What makes matters worse for Musk and Tesla is that this is only half of the company's issues with the federal government. On Sept. 18, it was reported that the Justice Department was also looking into Musk's funding claims. Tesla admitted that the Justice Department had asked the company for documents, and that it was complying. But while the SEC may only levy civil penalties, things could get much darker with the DOJ involved.

"[The Justice Department investigation] could ultimately result in formal charges against Musk and jail time, irrespective of the outcome of the SEC suit filed yesterday," AllianceBernstein's analysts said in their report.
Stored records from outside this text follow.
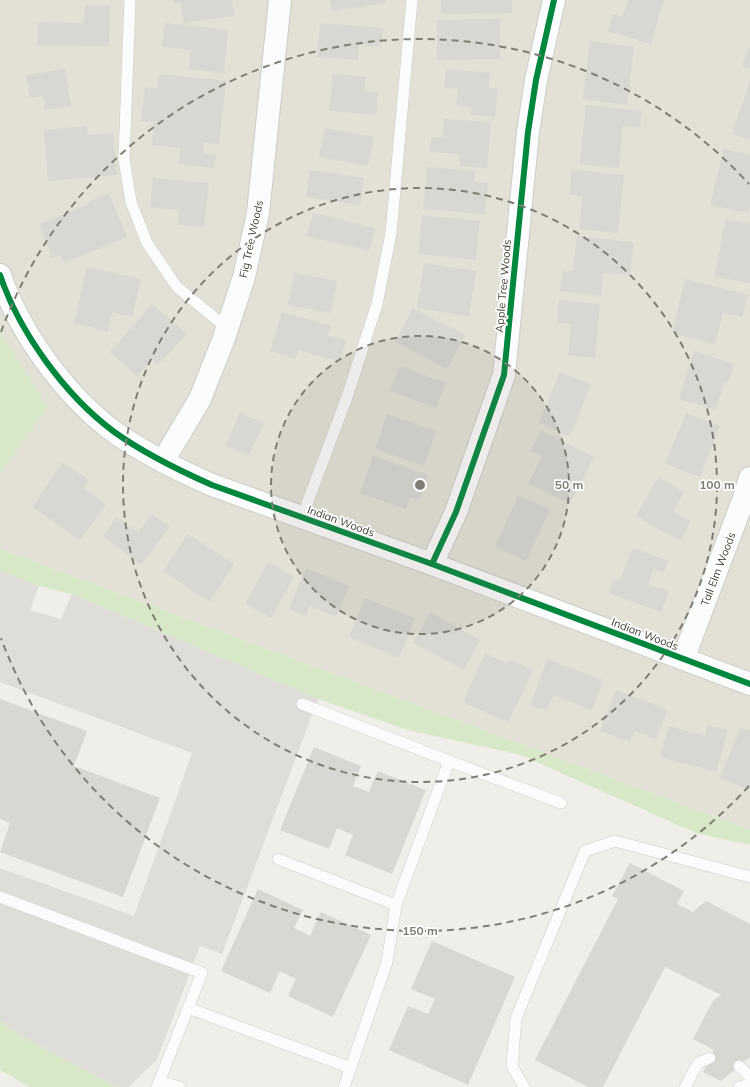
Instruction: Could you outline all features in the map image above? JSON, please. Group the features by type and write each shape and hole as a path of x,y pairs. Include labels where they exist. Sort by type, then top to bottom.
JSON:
{"street":[{"name":"Fig Tree Woods","path":"163,461 200,399 227,328 244,277 258,214 280,0"},
{"name":"Apple Tree Woods","path":"432,564 456,512 504,375 528,132 536,80 554,0"},
{"name":"Indian Woods","path":"0,276 17,314 36,347 59,377 85,405 113,431 163,461 212,484 432,564 750,684"},
{"name":"Tall Elm Woods","path":"683,659 744,498 750,478"}],"lane":[{"path":"130,0 124,159 131,202 147,243 177,287 227,328"},
{"path":"302,517 347,397 377,304 391,232 412,0"},
{"path":"302,704 561,803"},
{"path":"344,1087 387,962 396,906 449,761"},
{"path":"524,1087 512,1066 516,1018 585,851 615,841 750,877"},
{"path":"278,859 396,906"},
{"path":"0,897 202,973 158,1084 180,1087"},
{"path":"188,1008 351,1068"},
{"path":"685,1087 698,1063 710,1058"},
{"path":"739,1066 750,1077"},
{"path":"739,1087 750,1084"}],"shaded area":[{"path":"0,0 750,0 750,830 0,549 0,473 48,407 0,332"},
{"path":"0,571 39,586 30,610 61,619 72,594 318,699 222,954 200,946 157,1060 128,1087 117,1087 21,1036 0,1021 0,868 134,916 192,753 0,682"}],"green space":[{"path":"0,332 48,407 0,473"},
{"path":"0,549 750,830 750,845 696,833 521,755 408,730 318,699 72,594 39,586 0,571"},
{"path":"0,1021 21,1036 117,1087 30,1087 0,1070"}],"building":[{"path":"173,0 232,0 234,16 183,23 181,2 173,3"},
{"path":"330,0 385,0 386,3 332,11"},
{"path":"441,0 512,0 512,13 441,14"},
{"path":"628,0 664,0 651,44 608,31 613,14 623,17"},
{"path":"85,5 110,6 109,46 37,45 38,22 84,23"},
{"path":"500,19 500,59 437,60 437,20"},
{"path":"165,23 228,30 224,73 189,69 191,50 162,47"},
{"path":"320,23 383,28 381,47 359,45 358,60 317,57"},
{"path":"590,41 634,47 627,105 583,99"},
{"path":"750,46 750,69 742,66"},
{"path":"65,69 71,106 45,110 43,96 30,98 26,75"},
{"path":"446,69 490,73 489,88 498,89 495,117 471,115 472,107 456,105 458,89 444,88"},
{"path":"159,74 226,81 219,144 204,143 203,153 216,155 214,168 179,164 180,148 152,145 154,122 141,121 145,87 157,88"},
{"path":"333,74 366,77 364,91 378,92 376,115 329,111"},
{"path":"750,81 750,140 732,134"},
{"path":"586,105 642,111 640,128 623,126 619,168 580,164"},
{"path":"444,119 491,122 487,168 459,166 460,154 430,152 431,137 442,138"},
{"path":"87,126 88,135 113,133 117,175 48,181 44,130"},
{"path":"325,128 374,137 368,166 319,157"},
{"path":"724,149 750,155 750,206 748,213 710,205"},
{"path":"427,167 475,171 474,182 488,183 485,214 423,209"},
{"path":"310,170 364,178 360,205 306,197"},
{"path":"572,170 624,175 618,233 579,229 583,196 569,195"},
{"path":"153,178 209,183 204,227 178,225 179,210 150,207"},
{"path":"109,193 127,237 64,263 60,255 52,258 39,224 89,204 88,202"},
{"path":"313,213 375,228 369,251 307,236"},
{"path":"422,215 480,221 476,260 418,254"},
{"path":"725,219 750,224 750,283 715,277"},
{"path":"577,236 634,242 630,275 603,273 601,296 560,291 563,270 573,271"},
{"path":"424,263 476,271 469,316 417,308"},
{"path":"87,267 141,279 132,317 112,312 108,332 74,323"},
{"path":"294,273 337,281 331,313 288,305"},
{"path":"685,279 748,295 742,317 723,313 715,344 672,333"},
{"path":"559,300 600,304 595,358 568,355 571,324 557,323"},
{"path":"152,304 187,334 158,365 152,359 137,376 110,352"},
{"path":"413,308 465,335 447,369 395,342"},
{"path":"282,312 331,326 328,335 346,340 340,362 298,350 295,359 270,351"},
{"path":"694,351 734,364 728,383 724,382 716,410 679,399"},
{"path":"400,366 446,383 436,408 390,391"},
{"path":"560,372 591,384 570,436 539,423"},
{"path":"240,413 264,423 249,455 226,445"},
{"path":"686,413 720,426 700,477 665,464"},
{"path":"387,414 436,431 424,466 375,449"},
{"path":"541,430 594,457 570,504 528,483 542,457 531,451"},
{"path":"373,456 428,475 419,500 410,497 406,509 360,493"},
{"path":"63,462 89,480 83,488 106,504 80,540 32,507"},
{"path":"658,477 684,492 673,511 691,521 680,541 636,516"},
{"path":"518,496 550,509 526,561 495,547"},
{"path":"152,514 170,527 141,565 103,536 117,517 138,533"},
{"path":"188,534 234,564 209,602 163,571"},
{"path":"633,548 668,561 664,573 654,569 648,584 669,591 661,612 609,593 614,579 619,581"},
{"path":"268,562 294,577 271,618 245,604"},
{"path":"306,568 349,586 336,617 310,606 306,616 289,609"},
{"path":"365,598 415,618 399,658 349,637"},
{"path":"430,612 480,640 464,670 413,643"},
{"path":"485,653 507,663 509,659 533,670 508,723 463,702"},
{"path":"547,659 603,680 592,710 553,695 547,711 530,705"},
{"path":"616,690 668,710 656,739 634,731 630,742 600,731"},
{"path":"0,699 87,731 74,766 160,798 123,897 0,852 10,823 0,819"},
{"path":"708,725 728,730 716,772 660,757 669,726 705,736"},
{"path":"741,727 750,731 750,790 720,778"},
{"path":"314,747 361,766 353,786 369,792 378,771 426,790 392,874 345,855 353,835 337,828 329,849 280,830"},
{"path":"630,863 684,891 677,904 693,912 706,901 750,924 750,1057 721,1081 703,1072 714,1050 693,1039 713,1001 721,995 665,967 603,1087 588,1087 535,1060 618,899 612,896"},
{"path":"258,889 303,910 294,928 310,936 321,912 371,935 333,1017 288,996 296,979 280,971 270,993 221,971"},
{"path":"432,941 515,977 468,1085 389,1050 408,1006 428,1014 435,999 411,989"}],"cycle path":[{"path":"432,564 456,512 504,375 528,132 536,80 554,0"},
{"path":"0,275 8,297 31,340 61,381 95,416 113,431 136,447 161,461 212,485 432,564 750,684"}]}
Once the lawsuit goes to trial, it could be years before a resolution is reached, which means all these potential end results will remain potential for some time. Musk is free to settle at any point, but his desire to remain in control is evident and will likely factor into any sort of middle ground he tries to reach with the government.

Musk has stated in the past that his ultimate goal is to turn the world toward electric cars and away from the internal combustion engine. His efforts at Tesla have already pushed the world in that direction, as automakers from Chevrolet to Volkswagen begin to focus on electrification. But where his company goes next, and how it gets there, is entirely up to Musk and his lawyers now.

"At some point, it's a business, and it needs to be run like one," Krebs said. "Investors aren't going to hold out forever."